Reproduce every line of the data below word for word, leaving out the bracketed picture markers.

- **Saved entries**:
○ ○ ○ ○ ○

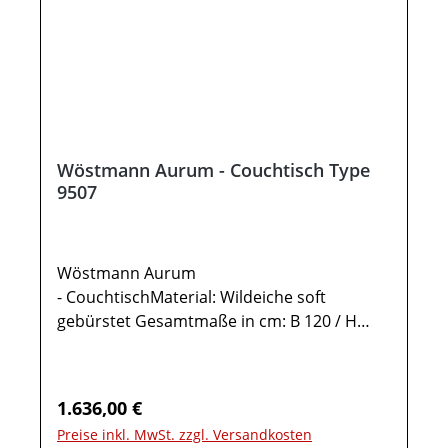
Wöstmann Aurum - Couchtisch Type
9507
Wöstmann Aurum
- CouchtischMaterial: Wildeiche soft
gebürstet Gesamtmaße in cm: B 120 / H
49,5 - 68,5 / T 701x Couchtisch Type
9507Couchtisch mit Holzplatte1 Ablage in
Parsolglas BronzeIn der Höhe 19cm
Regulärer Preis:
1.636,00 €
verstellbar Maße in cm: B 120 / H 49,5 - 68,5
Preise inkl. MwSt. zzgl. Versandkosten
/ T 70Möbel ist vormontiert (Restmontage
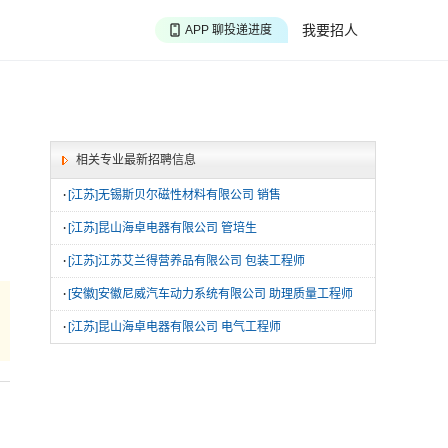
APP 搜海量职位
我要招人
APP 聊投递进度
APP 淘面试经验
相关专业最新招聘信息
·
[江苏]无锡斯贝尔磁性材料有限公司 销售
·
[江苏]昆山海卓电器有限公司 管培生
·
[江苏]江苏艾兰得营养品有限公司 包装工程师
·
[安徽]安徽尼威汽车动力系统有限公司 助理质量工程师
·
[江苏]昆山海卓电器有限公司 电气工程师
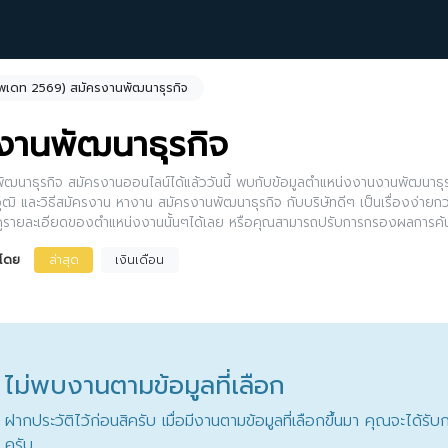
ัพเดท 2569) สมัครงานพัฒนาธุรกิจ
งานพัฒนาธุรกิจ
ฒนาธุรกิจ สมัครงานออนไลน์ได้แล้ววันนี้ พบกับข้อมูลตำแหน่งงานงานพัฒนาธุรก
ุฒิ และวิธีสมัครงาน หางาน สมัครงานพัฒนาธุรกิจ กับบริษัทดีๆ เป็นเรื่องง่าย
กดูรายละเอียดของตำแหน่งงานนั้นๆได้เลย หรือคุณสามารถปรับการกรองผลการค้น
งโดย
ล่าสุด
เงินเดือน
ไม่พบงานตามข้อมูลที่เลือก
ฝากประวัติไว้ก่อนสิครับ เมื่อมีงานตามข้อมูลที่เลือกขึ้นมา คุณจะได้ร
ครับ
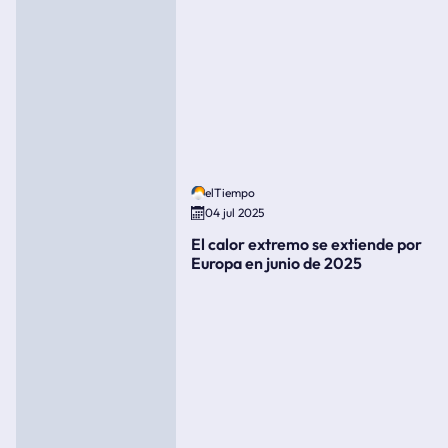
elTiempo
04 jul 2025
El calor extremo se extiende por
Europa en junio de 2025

○ ○ ○ ○ ○

- **Finished task**:
Wöstmann Aurum - Couchtisch Type
9507
Wöstmann Aurum
- CouchtischMaterial: Wildeiche soft
gebürstet Gesamtmaße in cm: B 120 / H
49,5 - 68,5 / T 701x Couchtisch Type
9507Couchtisch mit Holzplatte1 Ablage in
Parsolglas BronzeIn der Höhe 19cm
Regulärer Preis:
1.636,00 €
verstellbar Maße in cm: B 120 / H 49,5 - 68,5
Preise inkl. MwSt. zzgl. Versandkosten
/ T 70Möbel ist vormontiert (Restmontage
APP 搜海量职位
我要招人
APP 聊投递进度
APP 淘面试经验
相关专业最新招聘信息
·
[江苏]无锡斯贝尔磁性材料有限公司 销售
·
[江苏]昆山海卓电器有限公司 管培生
·
[江苏]江苏艾兰得营养品有限公司 包装工程师
·
[安徽]安徽尼威汽车动力系统有限公司 助理质量工程师
·
[江苏]昆山海卓电器有限公司 电气工程师
ัพเดท 2569) สมัครงานพัฒนาธุรกิจ
งานพัฒนาธุรกิจ
ฒนาธุรกิจ สมัครงานออนไลน์ได้แล้ววันนี้ พบกับข้อมูลตำแหน่งงานงานพัฒนาธุรก
ุฒิ และวิธีสมัครงาน หางาน สมัครงานพัฒนาธุรกิจ กับบริษัทดีๆ เป็นเรื่องง่าย
กดูรายละเอียดของตำแหน่งงานนั้นๆได้เลย หรือคุณสามารถปรับการกรองผลการค้น
งโดย
ล่าสุด
เงินเดือน
ไม่พบงานตามข้อมูลที่เลือก
ฝากประวัติไว้ก่อนสิครับ เมื่อมีงานตามข้อมูลที่เลือกขึ้นมา คุณจะได้ร
ครับ
elTiempo
04 jul 2025
El calor extremo se extiende por
Europa en junio de 2025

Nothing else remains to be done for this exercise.